## [About this task]
Write out all of the material below again, replacing each "August 9, 2026" with "9 August 2026" and leaving everything else unchanged.
Records provided below:
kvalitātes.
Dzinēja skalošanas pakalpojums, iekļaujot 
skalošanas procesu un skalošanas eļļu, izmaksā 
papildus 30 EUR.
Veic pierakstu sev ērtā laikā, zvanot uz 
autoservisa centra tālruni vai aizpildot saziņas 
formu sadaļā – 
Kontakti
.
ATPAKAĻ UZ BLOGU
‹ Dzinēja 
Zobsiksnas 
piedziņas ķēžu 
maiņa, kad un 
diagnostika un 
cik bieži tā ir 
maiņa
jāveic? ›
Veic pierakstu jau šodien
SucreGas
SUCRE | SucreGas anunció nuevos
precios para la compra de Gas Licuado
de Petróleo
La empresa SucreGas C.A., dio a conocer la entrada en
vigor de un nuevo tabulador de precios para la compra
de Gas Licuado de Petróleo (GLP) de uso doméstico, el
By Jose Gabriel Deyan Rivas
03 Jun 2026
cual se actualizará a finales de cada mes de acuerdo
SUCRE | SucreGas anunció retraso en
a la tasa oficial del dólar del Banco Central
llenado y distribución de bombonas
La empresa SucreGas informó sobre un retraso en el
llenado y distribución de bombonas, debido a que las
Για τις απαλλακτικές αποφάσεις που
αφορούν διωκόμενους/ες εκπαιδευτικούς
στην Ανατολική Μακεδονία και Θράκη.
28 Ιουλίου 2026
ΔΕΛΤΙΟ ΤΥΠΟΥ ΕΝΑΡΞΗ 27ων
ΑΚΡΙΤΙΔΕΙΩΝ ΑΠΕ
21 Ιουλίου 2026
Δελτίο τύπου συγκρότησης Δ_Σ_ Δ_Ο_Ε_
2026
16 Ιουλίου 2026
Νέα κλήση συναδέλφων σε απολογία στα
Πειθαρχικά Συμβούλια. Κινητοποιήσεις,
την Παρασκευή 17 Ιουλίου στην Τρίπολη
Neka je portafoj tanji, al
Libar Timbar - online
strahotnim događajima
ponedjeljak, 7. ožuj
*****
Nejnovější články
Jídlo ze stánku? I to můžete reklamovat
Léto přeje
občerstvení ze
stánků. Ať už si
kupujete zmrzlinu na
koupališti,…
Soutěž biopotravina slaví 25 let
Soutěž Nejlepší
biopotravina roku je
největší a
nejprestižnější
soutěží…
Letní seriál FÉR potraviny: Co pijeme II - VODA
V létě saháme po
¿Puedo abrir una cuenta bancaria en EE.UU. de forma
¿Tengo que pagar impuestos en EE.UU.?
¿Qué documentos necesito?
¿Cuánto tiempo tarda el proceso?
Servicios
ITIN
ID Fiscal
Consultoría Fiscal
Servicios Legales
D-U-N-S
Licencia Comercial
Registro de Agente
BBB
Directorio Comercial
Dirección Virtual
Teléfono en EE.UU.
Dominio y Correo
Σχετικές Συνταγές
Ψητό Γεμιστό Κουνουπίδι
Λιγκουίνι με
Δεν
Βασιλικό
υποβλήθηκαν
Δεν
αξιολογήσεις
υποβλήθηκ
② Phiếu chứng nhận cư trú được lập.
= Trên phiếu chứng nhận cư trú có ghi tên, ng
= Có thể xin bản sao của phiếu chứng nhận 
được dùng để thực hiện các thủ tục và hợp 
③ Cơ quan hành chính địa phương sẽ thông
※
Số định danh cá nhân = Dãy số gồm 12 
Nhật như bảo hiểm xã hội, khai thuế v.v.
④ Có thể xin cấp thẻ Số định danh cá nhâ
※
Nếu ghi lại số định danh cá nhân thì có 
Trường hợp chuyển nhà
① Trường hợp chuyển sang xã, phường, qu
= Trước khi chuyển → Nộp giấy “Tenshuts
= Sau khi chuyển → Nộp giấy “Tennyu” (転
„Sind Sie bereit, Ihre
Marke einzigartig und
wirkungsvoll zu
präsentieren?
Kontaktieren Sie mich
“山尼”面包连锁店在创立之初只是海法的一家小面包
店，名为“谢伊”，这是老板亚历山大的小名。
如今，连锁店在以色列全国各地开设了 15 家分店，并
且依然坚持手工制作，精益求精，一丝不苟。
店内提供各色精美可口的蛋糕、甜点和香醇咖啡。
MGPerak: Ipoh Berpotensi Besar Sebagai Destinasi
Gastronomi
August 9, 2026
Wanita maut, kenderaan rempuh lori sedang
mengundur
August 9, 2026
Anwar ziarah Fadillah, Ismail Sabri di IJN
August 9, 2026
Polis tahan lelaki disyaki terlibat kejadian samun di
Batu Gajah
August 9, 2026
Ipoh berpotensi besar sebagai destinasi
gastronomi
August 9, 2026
End of Records provided.
## [Answer for this exercise]
kvalitātes.
Dzinēja skalošanas pakalpojums, iekļaujot 
skalošanas procesu un skalošanas eļļu, izmaksā 
papildus 30 EUR.
Veic pierakstu sev ērtā laikā, zvanot uz 
autoservisa centra tālruni vai aizpildot saziņas 
formu sadaļā – 
Kontakti
.
ATPAKAĻ UZ BLOGU
‹ Dzinēja 
Zobsiksnas 
piedziņas ķēžu 
maiņa, kad un 
diagnostika un 
cik bieži tā ir 
maiņa
jāveic? ›
Veic pierakstu jau šodien
SucreGas
SUCRE | SucreGas anunció nuevos
precios para la compra de Gas Licuado
de Petróleo
La empresa SucreGas C.A., dio a conocer la entrada en
vigor de un nuevo tabulador de precios para la compra
de Gas Licuado de Petróleo (GLP) de uso doméstico, el
By Jose Gabriel Deyan Rivas
03 Jun 2026
cual se actualizará a finales de cada mes de acuerdo
SUCRE | SucreGas anunció retraso en
a la tasa oficial del dólar del Banco Central
llenado y distribución de bombonas
La empresa SucreGas informó sobre un retraso en el
llenado y distribución de bombonas, debido a que las
Για τις απαλλακτικές αποφάσεις που
αφορούν διωκόμενους/ες εκπαιδευτικούς
στην Ανατολική Μακεδονία και Θράκη.
28 Ιουλίου 2026
ΔΕΛΤΙΟ ΤΥΠΟΥ ΕΝΑΡΞΗ 27ων
ΑΚΡΙΤΙΔΕΙΩΝ ΑΠΕ
21 Ιουλίου 2026
Δελτίο τύπου συγκρότησης Δ_Σ_ Δ_Ο_Ε_
2026
16 Ιουλίου 2026
Νέα κλήση συναδέλφων σε απολογία στα
Πειθαρχικά Συμβούλια. Κινητοποιήσεις,
την Παρασκευή 17 Ιουλίου στην Τρίπολη
Neka je portafoj tanji, al
Libar Timbar - online
strahotnim događajima
ponedjeljak, 7. ožuj
*****
Nejnovější články
Jídlo ze stánku? I to můžete reklamovat
Léto přeje
občerstvení ze
stánků. Ať už si
kupujete zmrzlinu na
koupališti,…
Soutěž biopotravina slaví 25 let
Soutěž Nejlepší
biopotravina roku je
největší a
nejprestižnější
soutěží…
Letní seriál FÉR potraviny: Co pijeme II - VODA
V létě saháme po
¿Puedo abrir una cuenta bancaria en EE.UU. de forma
¿Tengo que pagar impuestos en EE.UU.?
¿Qué documentos necesito?
¿Cuánto tiempo tarda el proceso?
Servicios
ITIN
ID Fiscal
Consultoría Fiscal
Servicios Legales
D-U-N-S
Licencia Comercial
Registro de Agente
BBB
Directorio Comercial
Dirección Virtual
Teléfono en EE.UU.
Dominio y Correo
Σχετικές Συνταγές
Ψητό Γεμιστό Κουνουπίδι
Λιγκουίνι με
Δεν
Βασιλικό
υποβλήθηκαν
Δεν
αξιολογήσεις
υποβλήθηκ
② Phiếu chứng nhận cư trú được lập.
= Trên phiếu chứng nhận cư trú có ghi tên, ng
= Có thể xin bản sao của phiếu chứng nhận 
được dùng để thực hiện các thủ tục và hợp 
③ Cơ quan hành chính địa phương sẽ thông
※
Số định danh cá nhân = Dãy số gồm 12 
Nhật như bảo hiểm xã hội, khai thuế v.v.
④ Có thể xin cấp thẻ Số định danh cá nhâ
※
Nếu ghi lại số định danh cá nhân thì có 
Trường hợp chuyển nhà
① Trường hợp chuyển sang xã, phường, qu
= Trước khi chuyển → Nộp giấy “Tenshuts
= Sau khi chuyển → Nộp giấy “Tennyu” (転
„Sind Sie bereit, Ihre
Marke einzigartig und
wirkungsvoll zu
präsentieren?
Kontaktieren Sie mich
“山尼”面包连锁店在创立之初只是海法的一家小面包
店，名为“谢伊”，这是老板亚历山大的小名。
如今，连锁店在以色列全国各地开设了 15 家分店，并
且依然坚持手工制作，精益求精，一丝不苟。
店内提供各色精美可口的蛋糕、甜点和香醇咖啡。
MGPerak: Ipoh Berpotensi Besar Sebagai Destinasi
Gastronomi
9 August 2026
Wanita maut, kenderaan rempuh lori sedang
mengundur
9 August 2026
Anwar ziarah Fadillah, Ismail Sabri di IJN
9 August 2026
Polis tahan lelaki disyaki terlibat kejadian samun di
Batu Gajah
9 August 2026
Ipoh berpotensi besar sebagai destinasi
gastronomi
9 August 2026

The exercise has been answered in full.